Donc on suit l'évolution de 90 000 arbres sur l'ensemble du dispositif de Paracou.
908 - 78 -
Donc on a besoin du diamètre de l' arbre , de sa taille, de sa hauteur si possible et on a besoin de la densité de l' arbre . La densité du bois, elle dépend de l'espèce de l' arbre , on a besoin d'identifier l' arbre .
Pour cela, on a besoin d'échantillons, de feuilles, de fleurs, de fruits selon la saison donc on a différentes techniques pour acquérir ses échantillons, soit avec un grimpeur avec Benjamin qui va directement dans l' arbre qui prélève ce dont on a besoin, soit alors en tirant au fusil pour essayer de faire tomber quelques branches.
Benjamin Leudet de la vallée - technicien CIRAD :
Là, ça fait un an que je suis en Guyane pour grimper et j'attaque ma deuxième année pour grimper avec le CIRAD. Ce sont des conditions difficiles, la chaleur qui n'est pas facile. Techniquement les arbres qui sont beaucoup plus grands aussi et deux ou trois petites bêtes, il y a toujours un risque avec les abeilles, mais c'est tellement un plaisir de grimper ici.
Benoît Burban - Technicien INRA :
Alors la tour Guyaflux est une tour qui permet de mesurer les échanges de gaz entre l'atmosphère et la forêt.
Pour se faire, l'idée s'était d'installer une série de capteurs au-dessus de la canopée .
Cette tour fait 55 mètres de haut, les capteurs sont positionnés 20 mètres au-dessus de la canopée . On va dire que le couvercle forestier fait environ une trentaine de mètres. Cette tour faisant 55 mètres, on est à peu près à 20 mètres au-dessus.

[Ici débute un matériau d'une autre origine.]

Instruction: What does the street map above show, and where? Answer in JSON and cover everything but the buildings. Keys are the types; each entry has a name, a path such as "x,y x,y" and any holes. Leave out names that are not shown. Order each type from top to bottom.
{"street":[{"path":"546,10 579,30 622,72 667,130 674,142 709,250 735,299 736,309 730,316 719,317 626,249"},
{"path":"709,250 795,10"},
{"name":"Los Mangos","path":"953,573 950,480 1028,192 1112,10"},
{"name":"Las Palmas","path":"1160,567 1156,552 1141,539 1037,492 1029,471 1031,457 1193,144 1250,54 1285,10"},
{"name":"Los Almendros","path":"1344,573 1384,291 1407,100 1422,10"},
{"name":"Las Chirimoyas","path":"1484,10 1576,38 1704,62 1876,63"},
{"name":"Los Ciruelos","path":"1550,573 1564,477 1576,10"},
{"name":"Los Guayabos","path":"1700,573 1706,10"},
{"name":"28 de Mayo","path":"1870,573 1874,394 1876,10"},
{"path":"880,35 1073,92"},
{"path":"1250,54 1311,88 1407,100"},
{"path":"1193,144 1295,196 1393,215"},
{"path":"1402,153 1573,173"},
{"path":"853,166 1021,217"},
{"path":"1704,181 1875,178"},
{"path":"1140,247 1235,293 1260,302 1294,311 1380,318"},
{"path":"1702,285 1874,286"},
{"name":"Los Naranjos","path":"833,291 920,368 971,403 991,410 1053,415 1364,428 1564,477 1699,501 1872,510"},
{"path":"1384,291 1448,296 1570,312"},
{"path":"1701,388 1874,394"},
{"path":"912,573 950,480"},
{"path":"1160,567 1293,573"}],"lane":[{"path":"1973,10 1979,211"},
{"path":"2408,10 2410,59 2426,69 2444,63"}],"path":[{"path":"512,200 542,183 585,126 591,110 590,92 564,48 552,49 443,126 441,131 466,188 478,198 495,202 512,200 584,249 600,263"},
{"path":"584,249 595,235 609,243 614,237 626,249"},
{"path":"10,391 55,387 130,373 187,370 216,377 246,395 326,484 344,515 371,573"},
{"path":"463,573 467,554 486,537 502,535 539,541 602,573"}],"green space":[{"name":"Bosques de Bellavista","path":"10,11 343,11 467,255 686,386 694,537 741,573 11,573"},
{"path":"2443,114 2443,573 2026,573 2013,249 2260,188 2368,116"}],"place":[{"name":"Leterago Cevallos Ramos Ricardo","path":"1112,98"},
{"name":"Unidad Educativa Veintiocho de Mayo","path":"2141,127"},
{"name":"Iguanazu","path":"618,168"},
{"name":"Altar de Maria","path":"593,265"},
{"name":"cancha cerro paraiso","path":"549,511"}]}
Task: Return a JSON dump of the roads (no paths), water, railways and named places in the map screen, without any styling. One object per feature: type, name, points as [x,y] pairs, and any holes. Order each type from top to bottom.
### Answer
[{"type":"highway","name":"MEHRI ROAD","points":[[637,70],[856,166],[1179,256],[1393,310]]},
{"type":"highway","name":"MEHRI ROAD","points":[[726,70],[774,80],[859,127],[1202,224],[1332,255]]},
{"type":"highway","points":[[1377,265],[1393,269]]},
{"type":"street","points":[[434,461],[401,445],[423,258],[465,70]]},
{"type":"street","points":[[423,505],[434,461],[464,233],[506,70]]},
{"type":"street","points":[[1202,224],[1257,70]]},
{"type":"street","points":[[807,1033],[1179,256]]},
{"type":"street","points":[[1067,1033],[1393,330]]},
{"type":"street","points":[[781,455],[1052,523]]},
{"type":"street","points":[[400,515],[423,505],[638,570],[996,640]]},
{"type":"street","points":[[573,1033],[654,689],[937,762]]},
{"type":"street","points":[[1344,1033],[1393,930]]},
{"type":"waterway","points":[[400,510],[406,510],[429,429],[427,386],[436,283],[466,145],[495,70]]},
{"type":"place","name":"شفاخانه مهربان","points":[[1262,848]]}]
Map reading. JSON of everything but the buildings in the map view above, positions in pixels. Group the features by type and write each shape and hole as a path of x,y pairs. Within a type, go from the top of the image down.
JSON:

Donc les flux de Co2 et tout ce qui va concerner la photosynthèse et la respiration. Et les flux d'eau, c'est tout ce qui va concerner la transpiration.
On vient à raison d'une fois par semaine pour pouvoir relever des données, qui sont des données de mesure de flux, des données météologiques et des données de profils de Co2.
Depuis plusieurs années on donne un rôle beaucoup plus important pour la forêt comme mécanisme permettant soit d'atténuer les changements climatiques si on gère la forêt en conservant une couverture forestière importante. Soit alors, ça peut être aussi un mécanisme qui va au contraire va accentuer les changements climatiques si on continue sous le régime de la déforestation.
On essaie de tirer la sonnette d'alarme pour convaincre les gens de conserver les surfaces forestières et ce stock de carbone qui est extrêmement considérable.